Several reputable brands use them, but what if you’ve invested in stunning branding and your guidelines include amazing fonts you’d like to use in your newsletters?

Importing web fonts isn’t hard but requires some effort. You also need to keep in mind that using multiple fonts can hurt the user experience. As a rule of thumb, stick to no more than two fonts.

Campaign Monitor has a comprehensive guide on importing web fonts and here are the key points you need to consider:

  • some email clients won’t support them and you have to match your custom font with a default replacement that doesn’t interfere with your design
  • importing multiple fonts can increase the load time of your newsletter and hurt its conversion rate
  • most custom fonts are free to download but require licensing fees to use them online

Less is more

Newsletters share many characteristics of a website. At its core, an email campaign is an equivalent of a landing page that’s sent directly to your customers’ inboxes. That’s why writing short, scannable newsletters will increase your conversion rates.

Carefully include compelling imagery

Following up on the previous point, imagery is as important in emails as it is on your website. But why should you be careful about it in your newsletter?

Unlike websites, many people read emails with images turned off. In 2014, 43% of Gmail users had images blocked. So how can you design your campaign around it?

Don’t create image-only newsletters. These campaigns won’t work for a big portion of your subscribers. Even if they did, the next major drawback is that they’re not searchable. If your visitor remembers a piece of your email and wants to find it in the future, having the text in your images won’t let him do that.

Keep the images decorative. As mentioned above, this makes your newsletters searchable, but what’s even more important, your message won’t be blocked if it does not display the images. Use them to complement your message while keeping the important bits as plain text.

Nerd Cow newsletter example which you can view by following the link in its description.
An example of our newsletter with a decorative image and plain text that wouldn’t disappear with images blocked.

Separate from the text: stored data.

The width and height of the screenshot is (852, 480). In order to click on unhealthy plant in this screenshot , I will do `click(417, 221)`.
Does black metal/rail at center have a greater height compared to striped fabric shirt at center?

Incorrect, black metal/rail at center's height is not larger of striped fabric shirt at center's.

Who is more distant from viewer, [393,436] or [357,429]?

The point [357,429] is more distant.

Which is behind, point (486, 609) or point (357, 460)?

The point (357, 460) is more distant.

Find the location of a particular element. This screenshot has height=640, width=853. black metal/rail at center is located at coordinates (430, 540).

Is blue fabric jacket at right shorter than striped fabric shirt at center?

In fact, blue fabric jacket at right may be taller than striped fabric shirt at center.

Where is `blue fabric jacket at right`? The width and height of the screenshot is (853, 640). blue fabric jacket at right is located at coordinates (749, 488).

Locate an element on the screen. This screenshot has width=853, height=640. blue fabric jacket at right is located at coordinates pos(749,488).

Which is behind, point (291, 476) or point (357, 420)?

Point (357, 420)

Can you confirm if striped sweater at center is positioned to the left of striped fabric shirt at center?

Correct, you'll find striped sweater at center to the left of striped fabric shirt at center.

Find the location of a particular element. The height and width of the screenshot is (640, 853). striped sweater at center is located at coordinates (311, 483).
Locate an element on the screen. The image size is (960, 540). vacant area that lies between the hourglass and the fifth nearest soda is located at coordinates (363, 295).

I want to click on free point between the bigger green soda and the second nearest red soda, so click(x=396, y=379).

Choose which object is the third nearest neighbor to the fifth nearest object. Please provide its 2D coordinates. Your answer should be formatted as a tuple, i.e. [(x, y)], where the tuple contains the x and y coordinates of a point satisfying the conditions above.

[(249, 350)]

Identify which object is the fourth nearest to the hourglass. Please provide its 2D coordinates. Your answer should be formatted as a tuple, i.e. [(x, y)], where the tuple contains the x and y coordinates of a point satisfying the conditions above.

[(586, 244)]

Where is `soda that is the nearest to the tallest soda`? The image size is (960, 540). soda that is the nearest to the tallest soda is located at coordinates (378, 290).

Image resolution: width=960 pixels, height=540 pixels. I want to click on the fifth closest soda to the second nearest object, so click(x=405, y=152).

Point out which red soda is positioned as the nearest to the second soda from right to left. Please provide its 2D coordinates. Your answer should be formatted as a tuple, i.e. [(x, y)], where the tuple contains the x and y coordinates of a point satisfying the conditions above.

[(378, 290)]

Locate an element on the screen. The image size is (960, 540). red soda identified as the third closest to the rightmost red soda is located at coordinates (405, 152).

View this email in browser.

Use alternative text. Even though using alt text for decorative images isn’t necessary, having it removed might disrupt the structure of your email. Leaving a short description in the form of alternative text will fill the void.

Create smart call to action buttons. You could use an image as your CTA but if the subscriber has them blocked, the best-case scenario is that your CTA looks very basic. You can fix that by creating buttons using plain text and background colour instead.

Test your newsletters

Our last tip is perhaps the most important one. As you might’ve noticed, a common denominator for several of the issues with newsletters is compatibility. Your font might not work in Outlook, half of your visitors might disable images, and so on.

Test your newsletters before sending but also A/B test them. A/B testing is displaying different content to a part of your audience to benchmark which version is more effective. Does an emoji in the subject line help your open rates? Does your audience prefer shorter headlines? Will adding a preheader encourage more people to click on your email?

You can easily answer these questions using A/B tests. The tools are out there, and now you also have the knowledge on what to test and how to adjust your campaign to improve its performance.

Give it a go and let me know how it went.